The refined bond lengths and angles for pyrolusite showed that the Mn4+ coordination octahedron in pyrolusite became more distorted near the phase transition to bixbyite due to the approach of two coordinating oxygen atoms. Each Mn4+ ion in pyrolusite has three 3d electrons that can interact with the 2p electrons of the surrounding O2- ions to make π bonds, whereas the Ti4+ of rutile has no 3d electrons. Thus, π bonding between octahedral Mn4+ and the surrounding O2- cations increases the strength of the Mn-O bonds of pyrolusite relative to the Ti-O bonds of rutile. However, we observed a small decrease in O-O distances in pyrolusite before the transition, suggesting that at high temperature, increased p bonding between adjacent O anions presages the release of O2 and the reduction of Mn4+ to Mn3+. Analogous behavior was observed for bixbyite before its reductive phase transition to hausmannite. In contrast, no anomalous changes in the O-O distances occurred for rutile.

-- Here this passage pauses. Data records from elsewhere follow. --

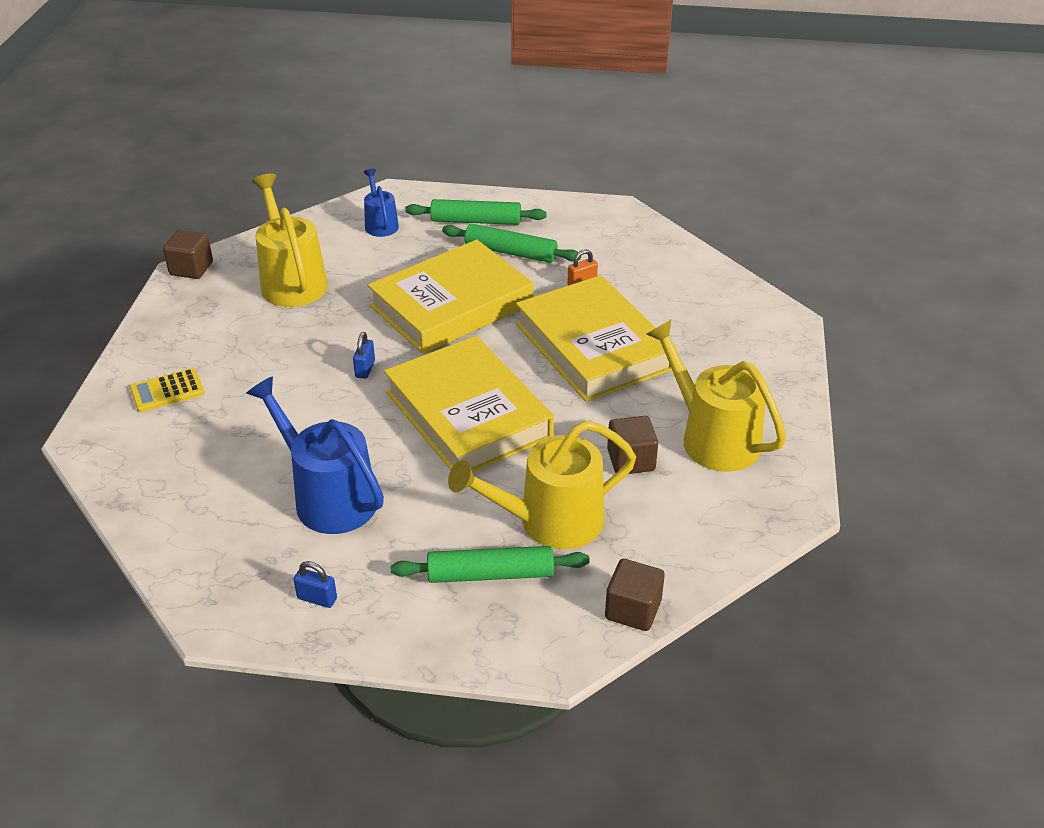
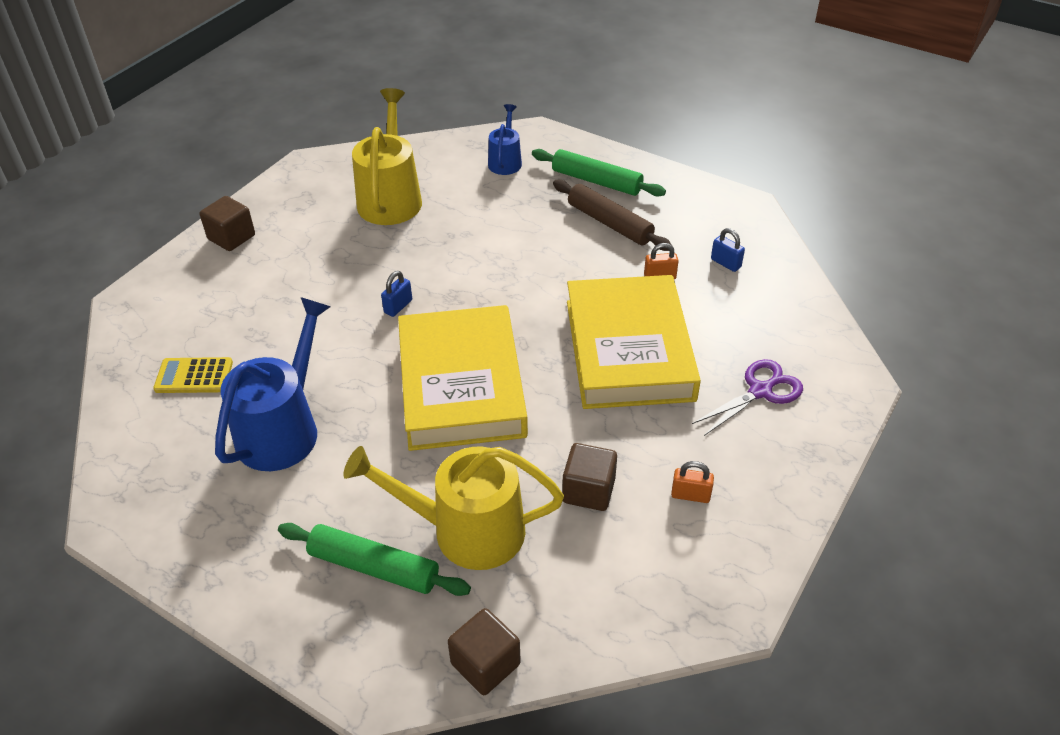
camera: 25 degrees right, 5 degrees up
yellow calculator [130,368,205,412] -> yellow calculator moved to [153,357,233,393]
brown cube [163,230,213,279] -> brown cube moved to [200,196,255,251]
blue watering can [247,376,384,534] -> blue watering can turned 45 degrees clockwise [215,297,331,471]
blue padlock [293,561,337,608] -> blue padlock moved to [711,228,745,272]
yellow book [367,240,534,354] -> none
green rolling pin [442,223,581,263] -> brown rolling pin [553,179,671,251]
yellow watering can [646,320,786,472] -> orange padlock [671,461,714,503]
none -> purple scissors [692,359,803,436]

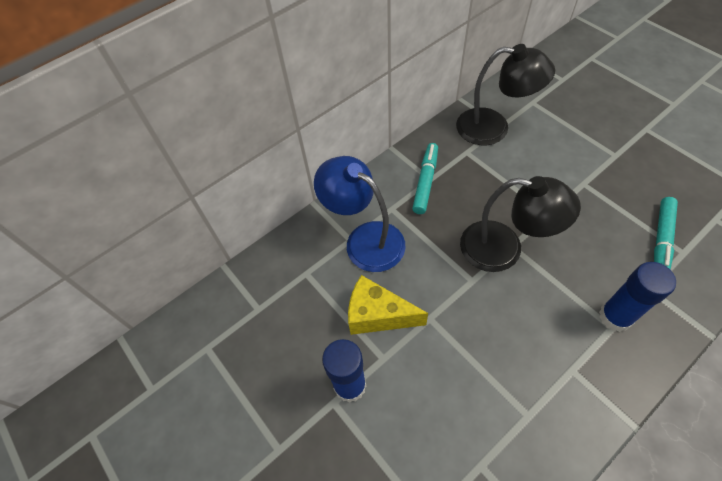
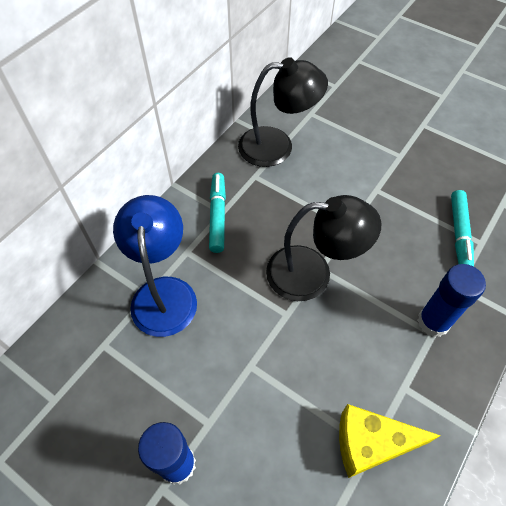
camera: 20 degrees left, 0 degrees up
blue lamp [314,156,406,272] -> blue lamp turned 60 degrees clockwise [113,195,197,337]
yellow cheese [348,275,428,335] -> yellow cheese moved to [339,404,441,478]

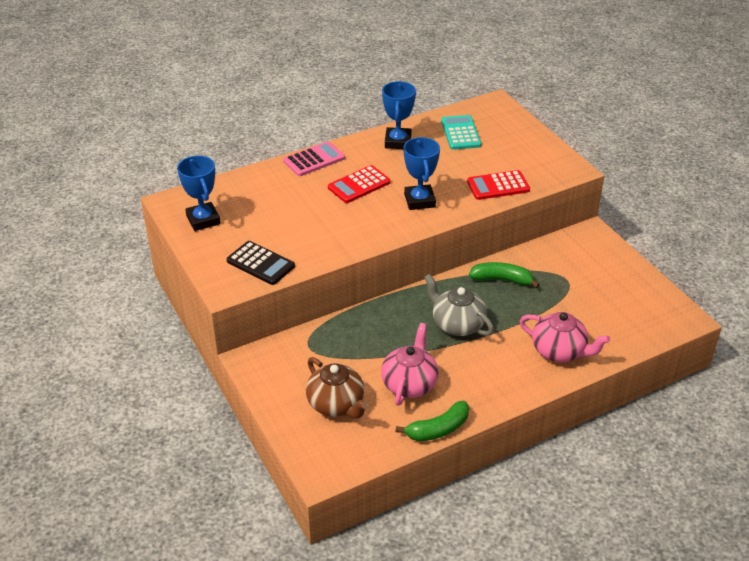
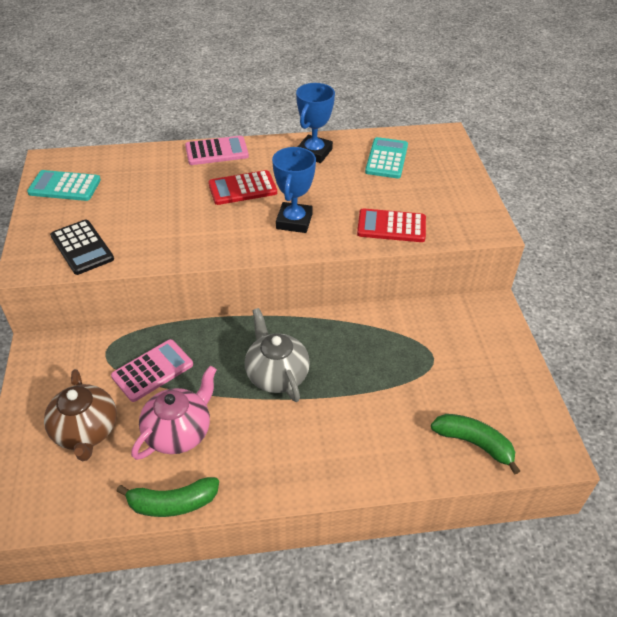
camera: 20 degrees right, 5 degrees up
blue trophy [177,156,221,231] -> turquoise calculator [27,170,101,201]
green banana [469,262,540,288] -> green banana moved to [431,414,520,474]
pink teapot [520,312,610,362] -> none
none -> pink calculator [111,339,193,402]

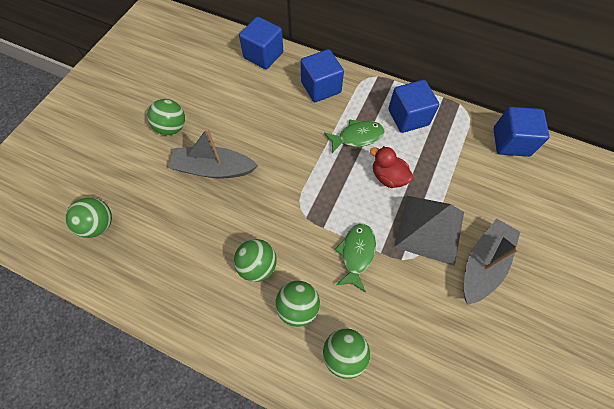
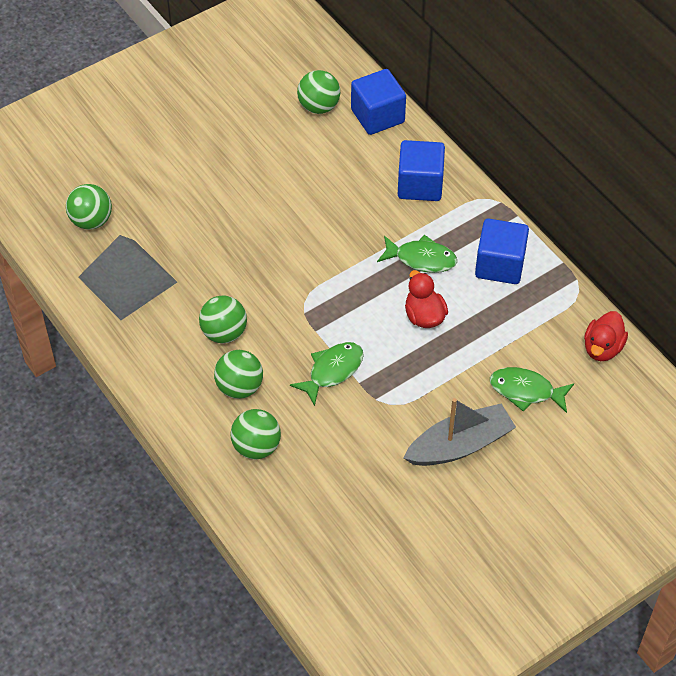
camera: 30 degrees right, 10 degrees down
green ball [147,99,185,135] -> green ball moved to [297,70,340,114]
grey boat [168,128,258,178] -> none
grey pyramid [394,196,464,266] -> grey pyramid moved to [78,235,177,320]
blue cube [494,107,549,157] -> red duck [584,311,628,361]
none -> green fish [490,367,574,413]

Our XRD analyses also have provided accurate thermal expansion coefficients for these materials over a broader temperature range than reported in previous studies. Mn-O bond lengths in pyrolusite were shorter and stronger than the Ti-O bonds of rutile; for example, at 60 oC, <Mn-O> bond distances in pyrolusite refined to 1.8837(5) Å whereas the <Ti-O> bond lengths of rutile were 1.9554(4) Å. Accordingly, the axial and volumetric thermal expansion coefficients refined for rutile were greater than those for pyrolusite. The axial CTEs for pyrolusite were 97% (a-axis) and 68% (c-axis) of the corresponding values for rutile, and the volumetric CTE for pyrolusite was 85% of that for rutile.